Farruquito’s dancing is unleashed with heartfelt, visceral passion and I suspect he needs a long lie-down when any performance is over. But I found many of the numbers to be too similar in their patterns, structure and timing, and apart from trying (not very successfully) to detect the subtle differences in beat rhythms of, for example, the seguiriya and the alegrías, I found it difficult to distinguish one dance from another.
Variety came in the musical interludes between each dance (giving the barber of Seville time to get to work) and there were some exceptional contributions from the ensemble, not least in a beautiful guitar solo by Román Vicenti. There were joyful exchanges between Farruquito and his singers, notably with the imposing presence of Mari Vizarraga, but I’m not enough of a flamenco purist to appreciate a whole 90-minute dance show emanating from a single set of limbs (although acknowledging that this is the essence of flamenco puro) and I would have appreciated the diversity of having a bailaora dance at least once.
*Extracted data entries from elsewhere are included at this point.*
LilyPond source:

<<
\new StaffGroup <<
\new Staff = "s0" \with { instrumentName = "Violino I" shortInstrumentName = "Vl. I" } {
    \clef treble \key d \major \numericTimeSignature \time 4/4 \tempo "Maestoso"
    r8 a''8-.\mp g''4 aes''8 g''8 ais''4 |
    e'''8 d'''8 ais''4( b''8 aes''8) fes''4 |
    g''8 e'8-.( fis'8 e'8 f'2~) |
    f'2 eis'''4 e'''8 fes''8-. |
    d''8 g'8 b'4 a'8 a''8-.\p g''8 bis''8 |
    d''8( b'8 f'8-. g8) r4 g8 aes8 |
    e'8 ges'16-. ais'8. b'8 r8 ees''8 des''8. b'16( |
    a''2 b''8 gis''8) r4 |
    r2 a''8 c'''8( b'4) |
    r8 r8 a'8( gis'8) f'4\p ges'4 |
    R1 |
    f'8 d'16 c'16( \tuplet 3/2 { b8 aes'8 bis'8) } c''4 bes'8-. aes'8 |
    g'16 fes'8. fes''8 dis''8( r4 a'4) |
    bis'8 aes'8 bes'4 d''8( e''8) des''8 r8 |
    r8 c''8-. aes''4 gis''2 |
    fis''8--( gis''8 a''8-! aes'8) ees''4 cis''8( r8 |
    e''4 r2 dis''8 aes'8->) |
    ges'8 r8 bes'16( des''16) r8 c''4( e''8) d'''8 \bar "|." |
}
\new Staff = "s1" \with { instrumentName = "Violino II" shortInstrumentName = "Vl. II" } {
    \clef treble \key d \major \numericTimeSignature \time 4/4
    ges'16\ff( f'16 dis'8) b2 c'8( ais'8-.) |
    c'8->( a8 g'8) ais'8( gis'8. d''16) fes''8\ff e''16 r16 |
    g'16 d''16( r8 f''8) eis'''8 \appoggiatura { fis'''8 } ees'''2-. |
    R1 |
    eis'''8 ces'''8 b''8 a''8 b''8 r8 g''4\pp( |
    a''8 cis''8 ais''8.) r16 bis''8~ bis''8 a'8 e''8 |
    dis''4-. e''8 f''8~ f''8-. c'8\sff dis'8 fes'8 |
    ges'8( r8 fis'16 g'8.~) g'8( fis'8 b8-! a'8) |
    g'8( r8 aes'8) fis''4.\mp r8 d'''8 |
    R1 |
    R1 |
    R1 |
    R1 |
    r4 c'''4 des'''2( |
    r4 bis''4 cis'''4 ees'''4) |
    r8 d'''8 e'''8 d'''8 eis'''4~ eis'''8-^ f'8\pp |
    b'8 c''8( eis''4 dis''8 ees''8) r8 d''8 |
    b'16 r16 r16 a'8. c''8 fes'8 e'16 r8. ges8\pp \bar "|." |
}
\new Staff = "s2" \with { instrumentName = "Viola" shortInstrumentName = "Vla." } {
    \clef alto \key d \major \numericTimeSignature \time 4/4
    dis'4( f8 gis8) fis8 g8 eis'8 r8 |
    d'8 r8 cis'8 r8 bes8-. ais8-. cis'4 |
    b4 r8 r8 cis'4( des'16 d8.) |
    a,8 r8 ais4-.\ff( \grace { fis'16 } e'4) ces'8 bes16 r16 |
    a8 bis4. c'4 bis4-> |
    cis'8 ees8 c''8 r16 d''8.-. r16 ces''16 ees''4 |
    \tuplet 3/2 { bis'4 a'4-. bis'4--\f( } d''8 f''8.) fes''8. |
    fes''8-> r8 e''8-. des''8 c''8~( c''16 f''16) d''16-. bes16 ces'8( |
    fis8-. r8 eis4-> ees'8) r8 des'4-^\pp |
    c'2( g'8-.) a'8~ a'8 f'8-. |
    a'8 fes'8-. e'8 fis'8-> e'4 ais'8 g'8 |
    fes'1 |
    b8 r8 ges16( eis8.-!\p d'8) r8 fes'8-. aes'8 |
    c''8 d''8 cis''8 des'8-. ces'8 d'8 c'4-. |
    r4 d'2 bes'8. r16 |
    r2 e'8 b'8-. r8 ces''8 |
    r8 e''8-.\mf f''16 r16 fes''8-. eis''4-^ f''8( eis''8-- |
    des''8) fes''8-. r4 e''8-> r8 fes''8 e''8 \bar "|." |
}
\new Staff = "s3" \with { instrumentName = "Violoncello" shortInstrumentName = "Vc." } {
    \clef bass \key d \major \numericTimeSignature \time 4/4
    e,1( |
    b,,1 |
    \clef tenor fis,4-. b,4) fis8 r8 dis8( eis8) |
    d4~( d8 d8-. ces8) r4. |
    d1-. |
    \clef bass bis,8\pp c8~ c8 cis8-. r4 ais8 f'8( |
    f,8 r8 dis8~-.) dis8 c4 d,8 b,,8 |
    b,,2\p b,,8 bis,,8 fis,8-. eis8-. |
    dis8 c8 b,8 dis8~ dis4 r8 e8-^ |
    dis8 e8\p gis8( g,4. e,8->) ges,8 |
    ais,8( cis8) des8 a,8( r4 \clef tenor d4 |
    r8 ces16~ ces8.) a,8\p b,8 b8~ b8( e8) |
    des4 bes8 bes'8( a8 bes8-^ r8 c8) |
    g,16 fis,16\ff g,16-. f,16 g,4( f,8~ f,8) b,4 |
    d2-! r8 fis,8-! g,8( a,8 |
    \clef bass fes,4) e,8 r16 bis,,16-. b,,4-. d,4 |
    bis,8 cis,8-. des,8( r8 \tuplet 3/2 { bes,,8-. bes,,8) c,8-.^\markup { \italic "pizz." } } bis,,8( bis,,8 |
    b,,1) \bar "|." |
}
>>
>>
I understand that the point of Improvisao is to replicate the intimacy of an authentic flamenco “happening” with the rounds of interactive collaboration between its various elements (vocals, guitar, percussion, dance) taking place with different emphases in every performance. However, it seems to me that the essence of that authenticity is best when far removed from a traditional proscenium theatre setting (certainly of the size of Sadler’s Wells). In trying to turn this fundamental basis of flamenco’s identity into a theatrical show, but also keeping the essence of flamenco puro as being delivered by a solo dance artist, something is lost in translation, even if we can appreciate – without doubt – the remarkable capabilities and emotional expression of this charismatic dancer and his superb musicians.